At some point all disciplines require the transition from passive to active and that transition can be challenging. In courses like high school history and science, the emphasis on passively acquiring knowledge (yes, I realize that students write essays in history classes and apply formulas in science classes but that represents a relatively small portion of their time and, more importantly, the work those students do is fundamentally different from the day-to-day work done by historians and scientists). By comparison, junior high students playing in an orchestra, writing short stories or solving math problems are almost entirely focused on processes and those processes are essentially the same as those engaged in by professional musicians, writers and mathematicians. Unlike music and writing, however, mathematics starts out as a convergent process. . . .

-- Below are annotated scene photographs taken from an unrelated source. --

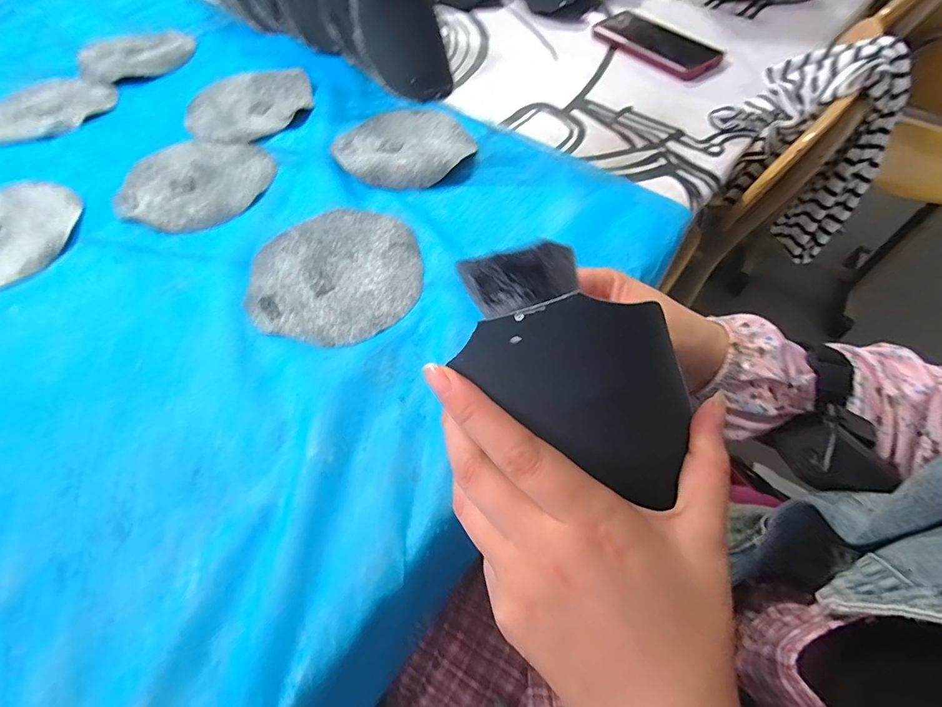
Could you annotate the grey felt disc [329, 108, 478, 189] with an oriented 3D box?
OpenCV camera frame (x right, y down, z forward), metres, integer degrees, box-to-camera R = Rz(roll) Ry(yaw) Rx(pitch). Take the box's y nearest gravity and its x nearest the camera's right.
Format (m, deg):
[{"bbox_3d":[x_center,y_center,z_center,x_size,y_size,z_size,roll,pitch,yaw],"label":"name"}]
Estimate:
[{"bbox_3d":[-0.072,-0.226,0.476,0.140,0.016,0.140,0,59,0],"label":"grey felt disc"}]

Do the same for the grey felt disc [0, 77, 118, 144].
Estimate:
[{"bbox_3d":[-0.500,-0.287,0.528,0.136,0.010,0.133,0,59,0],"label":"grey felt disc"}]

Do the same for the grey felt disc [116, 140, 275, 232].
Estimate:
[{"bbox_3d":[-0.278,-0.177,0.451,0.142,0.008,0.134,0,59,0],"label":"grey felt disc"}]

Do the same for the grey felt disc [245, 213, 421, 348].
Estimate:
[{"bbox_3d":[-0.115,-0.070,0.385,0.141,0.005,0.143,0,59,0],"label":"grey felt disc"}]

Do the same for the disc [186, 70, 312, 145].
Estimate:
[{"bbox_3d":[-0.257,-0.288,0.520,0.141,0.014,0.121,-8,60,-5],"label":"disc"}]

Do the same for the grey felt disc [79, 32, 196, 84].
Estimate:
[{"bbox_3d":[-0.436,-0.387,0.584,0.138,0.012,0.114,-14,60,-9],"label":"grey felt disc"}]

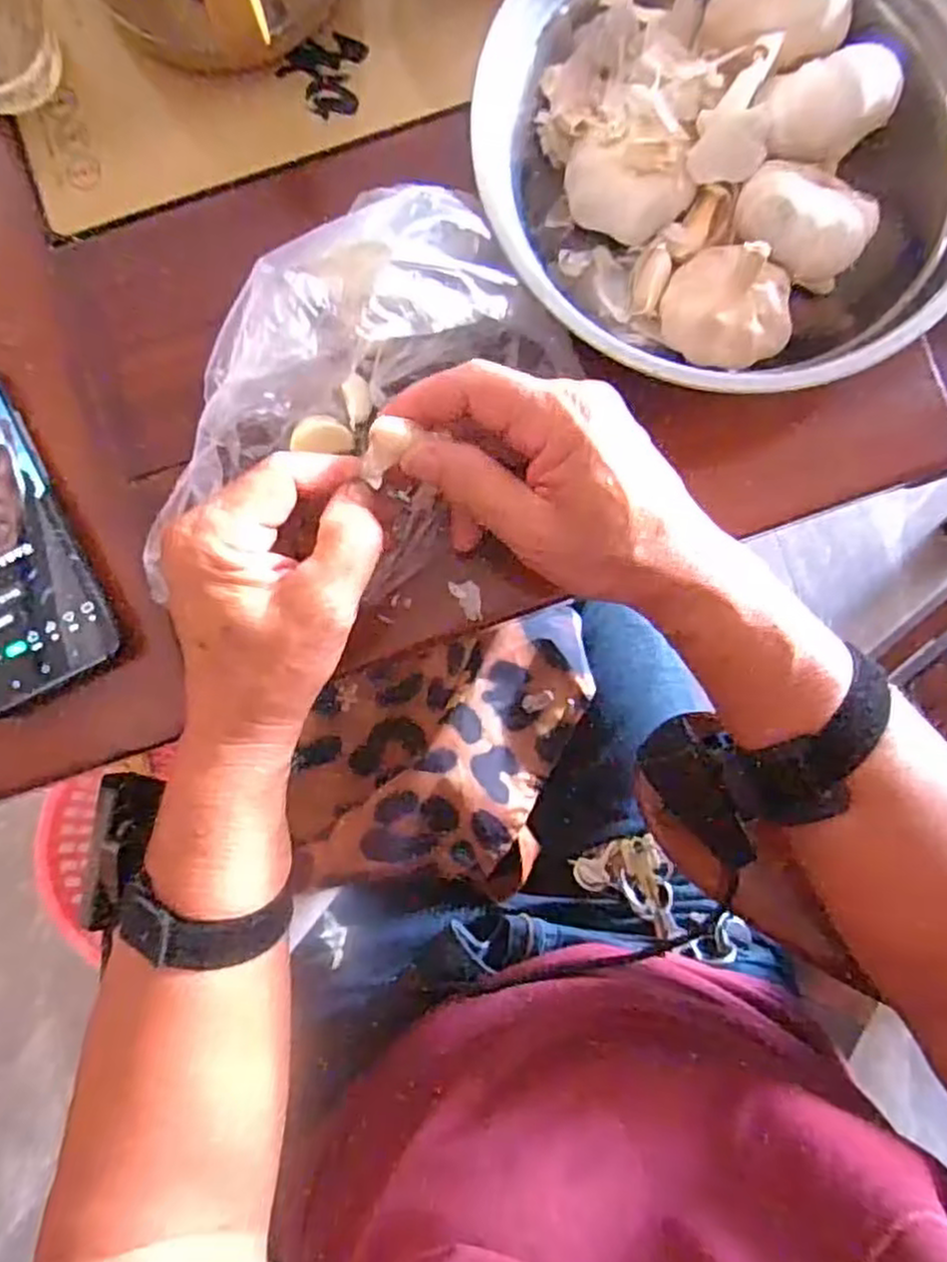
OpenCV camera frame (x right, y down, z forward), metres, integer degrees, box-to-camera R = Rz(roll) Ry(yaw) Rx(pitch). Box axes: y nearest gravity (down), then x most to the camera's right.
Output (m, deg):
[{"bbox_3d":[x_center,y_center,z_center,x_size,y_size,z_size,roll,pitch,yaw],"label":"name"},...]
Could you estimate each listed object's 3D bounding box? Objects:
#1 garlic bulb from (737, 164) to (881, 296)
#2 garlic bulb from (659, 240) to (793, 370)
[{"bbox_3d":[0.152,-0.189,0.349,0.060,0.038,0.048,37,88,2],"label":"garlic bulb"},{"bbox_3d":[0.118,-0.149,0.341,0.058,0.040,0.049,29,87,2],"label":"garlic bulb"}]

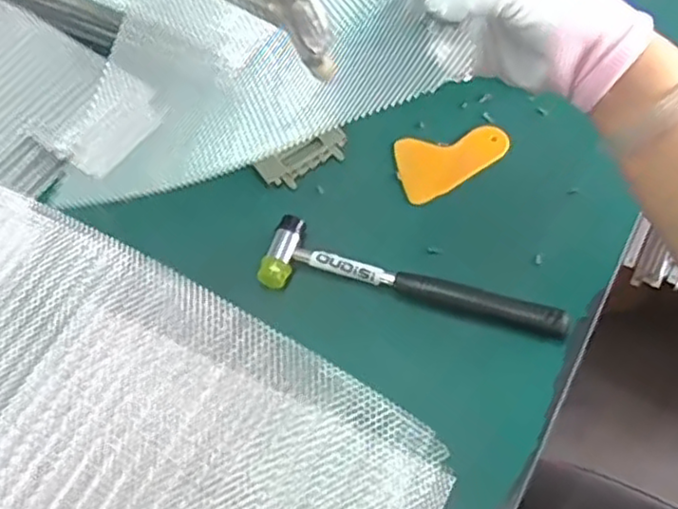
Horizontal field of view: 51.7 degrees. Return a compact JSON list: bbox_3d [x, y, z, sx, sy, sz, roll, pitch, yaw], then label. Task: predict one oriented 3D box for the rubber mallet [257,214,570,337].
[{"bbox_3d":[0.057,0.025,0.561,0.242,0.030,0.054,14,63,15],"label":"rubber mallet"}]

This unique position of mathematics allows for any number of easy and effective self-study techniques. . . . All you need is a textbook and a few sheets of scratch paper. You cover everything below the paragraph you're reading with the sheet of paper. When you get to an example, leave the solution covered and try the problem. After you've finished check your work. If you got it right you continue working your way through the section. If you got it wrong, you have a few choices. . . .

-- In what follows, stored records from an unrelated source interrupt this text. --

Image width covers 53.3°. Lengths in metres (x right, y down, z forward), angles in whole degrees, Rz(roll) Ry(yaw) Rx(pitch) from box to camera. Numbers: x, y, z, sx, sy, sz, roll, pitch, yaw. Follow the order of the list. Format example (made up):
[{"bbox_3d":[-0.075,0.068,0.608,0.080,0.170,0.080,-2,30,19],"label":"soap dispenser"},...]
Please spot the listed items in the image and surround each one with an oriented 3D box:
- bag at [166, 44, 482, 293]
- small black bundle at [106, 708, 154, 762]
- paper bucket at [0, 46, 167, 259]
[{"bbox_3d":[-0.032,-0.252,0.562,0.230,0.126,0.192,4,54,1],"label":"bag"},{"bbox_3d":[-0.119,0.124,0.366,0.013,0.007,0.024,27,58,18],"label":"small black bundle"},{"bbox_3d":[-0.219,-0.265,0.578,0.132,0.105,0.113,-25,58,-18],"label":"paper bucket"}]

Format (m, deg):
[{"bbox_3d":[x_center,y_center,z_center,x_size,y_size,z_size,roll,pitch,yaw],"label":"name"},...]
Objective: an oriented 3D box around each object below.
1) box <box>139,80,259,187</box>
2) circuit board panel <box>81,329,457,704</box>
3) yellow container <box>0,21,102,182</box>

I have nothing to add to this except to agree that, yes, doing mathematical research (or, at least, doing mathematics as part of statistical research) really is like doing math homework problems! An oft-stated distinction is that homeworks almost always have a clear correct answer, whereas research is open-ended. But, actually, when I do math for my research, it surprisingly often does work out. Doing (applied) mathematical research is a little bit like waking through the woods: sometimes I get stuck and have to work around an obstacle, and I usually don't end up exactly where I intend to go, but I usually make some progress. And in many cases the math is smarter than I am, in the sense that, through mathematical analysis, I'm able to find a correct answer that is surprising, until I realize how truly right it is.
Also relevant is Dick De Veaux's remark that math is like music, statistics is like literature.